Subsequently, the State Board of Control obtained an option to purchase the hotel property for the sum of $45,000. Terrell brought the matter before the interim committee of the legislature, and on May 20, 1946, they recommended that the board exercise the option. The hotel facility seemed destined to be occupied by felons.

The following month the Board of Public Works released the funds appropriated by the 1945 Legislature for the purpose of "buying and remodeling the hotel." Terrell said that as soon as the building could be remodeled the 70 to 90 women who have been housed in the State Prison at Moundsville will be transferred to Pence Springs. On July 13, 1946, the hotel property and all the furniture presently located in the Pence Springs Hotel building was purchased through J.H. McClintic, Vice President and Purchasing Agent for the Hugh and Hall Adams Corporation. The Adams Corporation retained the adjacent property which contained the mineral spring and bottling plant along with the trade-names and trade-mark used in connection with the hotel and its sulphur water.
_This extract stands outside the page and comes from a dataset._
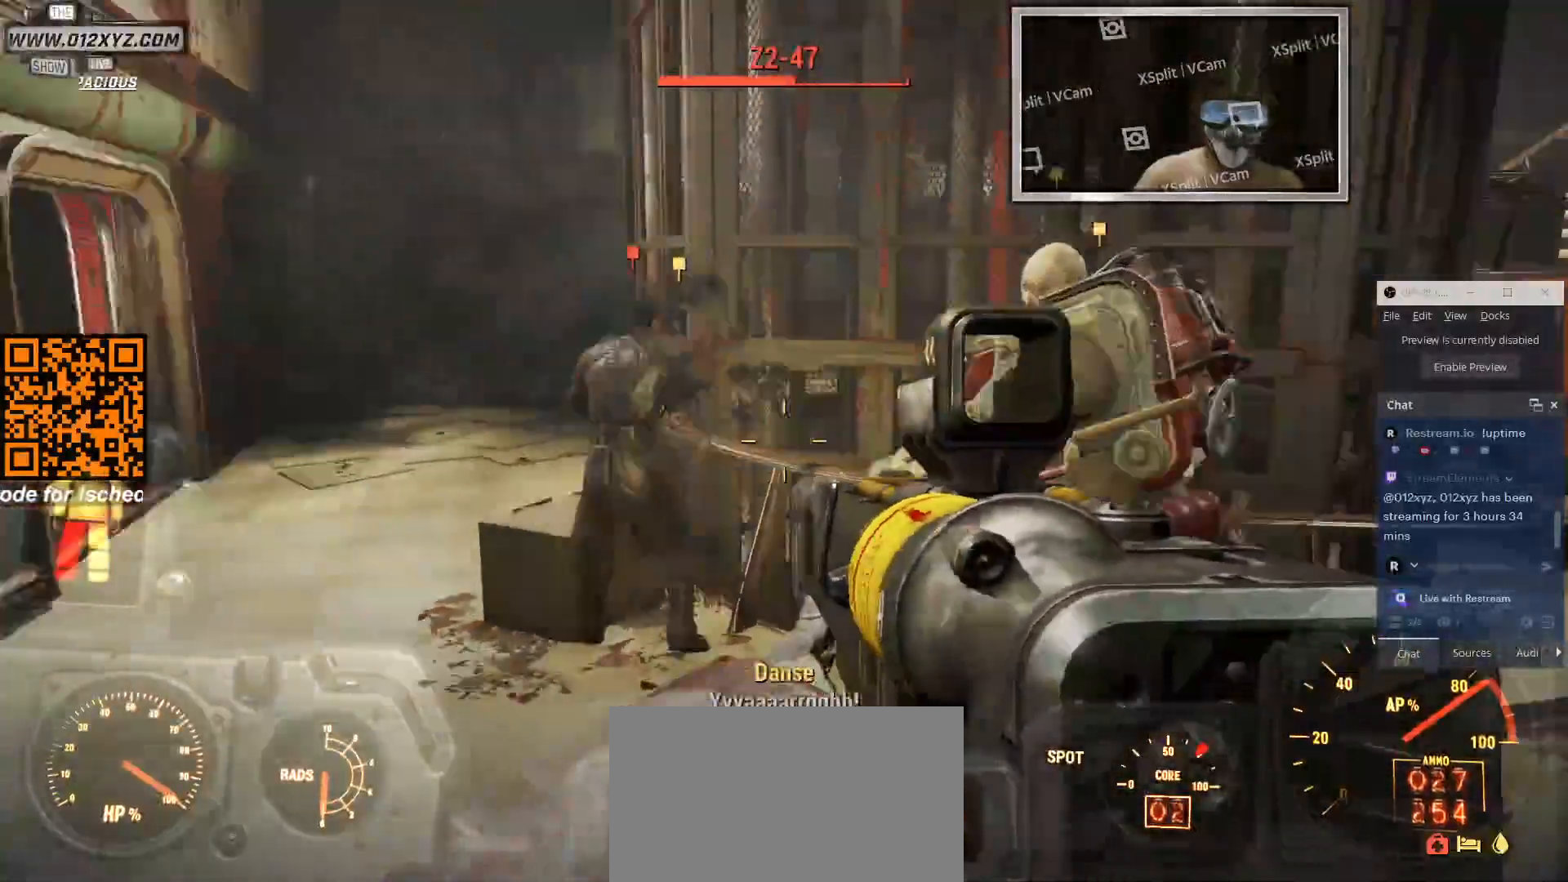
{"keys": ["a"], "mouse": ["right"], "events": [[200, "d", "up"], [266, "a", "down"], [400, "mouse_right", "down"]]}
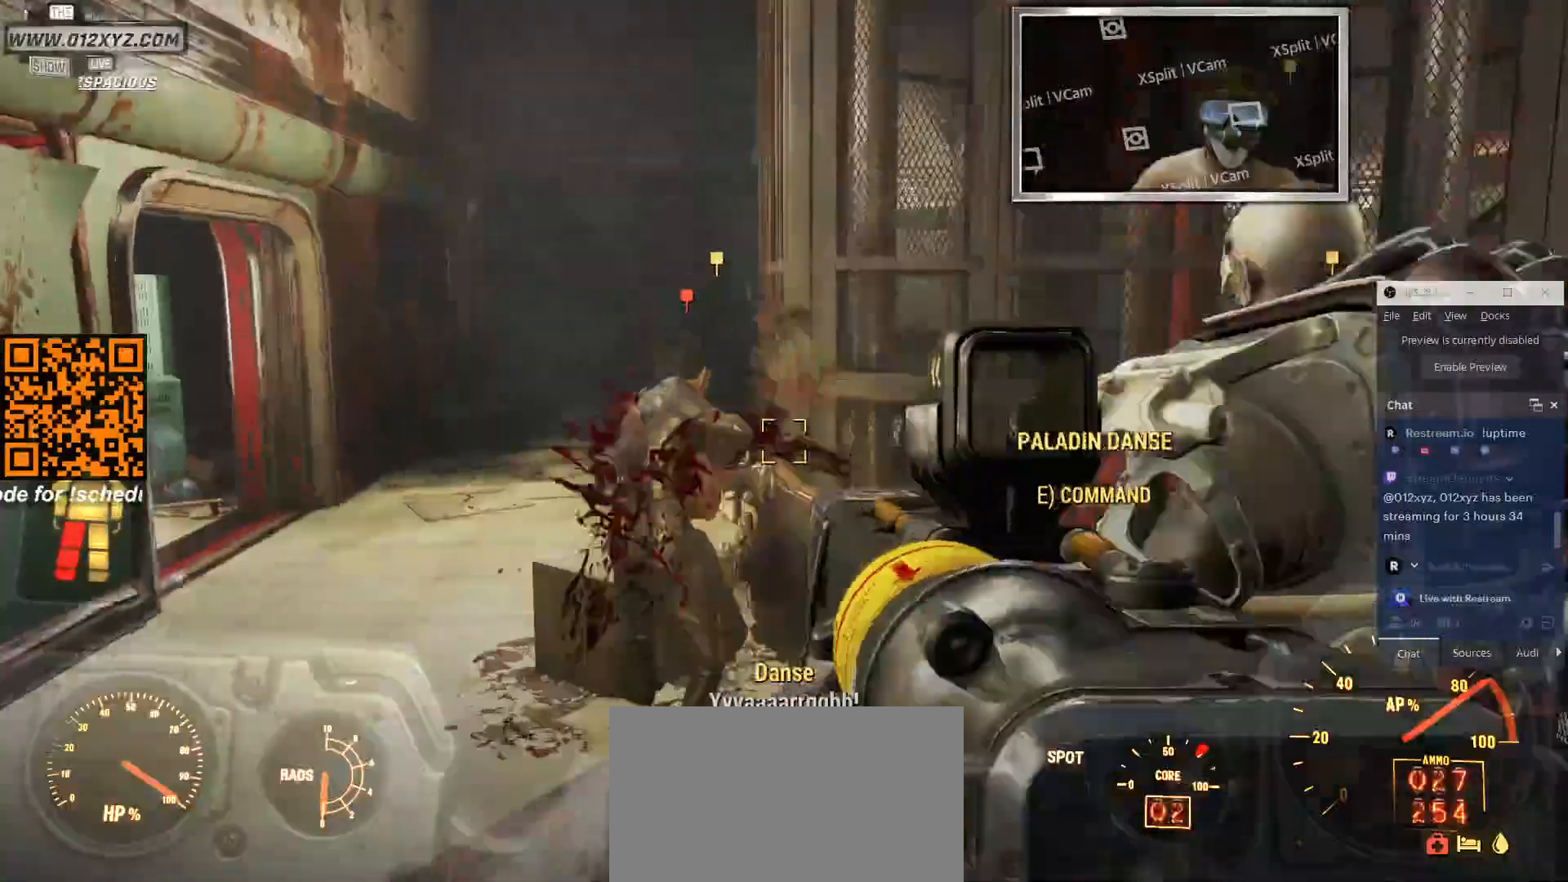
{"keys": [], "mouse": ["right"], "events": [[166, "a", "up"]]}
Alexander Mahood, a Bluefield architect, was employed by the Board of Control to draw up plans for the necessary alterations needed to convert the former resort into a state penitentiary. Terrell said that "approximately $35,000 would be needed to install a new water and sewage system and up to $115,000 for other alterations including a new heating plant. We hope to have the property ready for occupancy by the first of the year."

Mahood was on the 81 acre tract almost immediately. He owned his own architectural firm and was one of the state's foremost architects. Unfortunately the letter files kept by Manhood on this project have been destroyed.

Installation of the new water and sewage system began July 18, 1946. The work was being done for less than the original projected estimate of $35,000.00 by the Housby Brothers of Alderson, WV, who were under the supervision of J.E. Settle, a Charleston engineer. The first phase of this project was the installation of a water intake pump on the banks of the Greenbrier River, and a sewage disposal system. This was followed by the erection of a storage tank and a water treatment plant.

Mahood met with the State Board of Control on September 5, 1946, to discuss tentative plans for converting the former hotel building into a state penitentiary. The plans were drawn up the following week. Completion of the new water and sewage system was expected by the end of the month.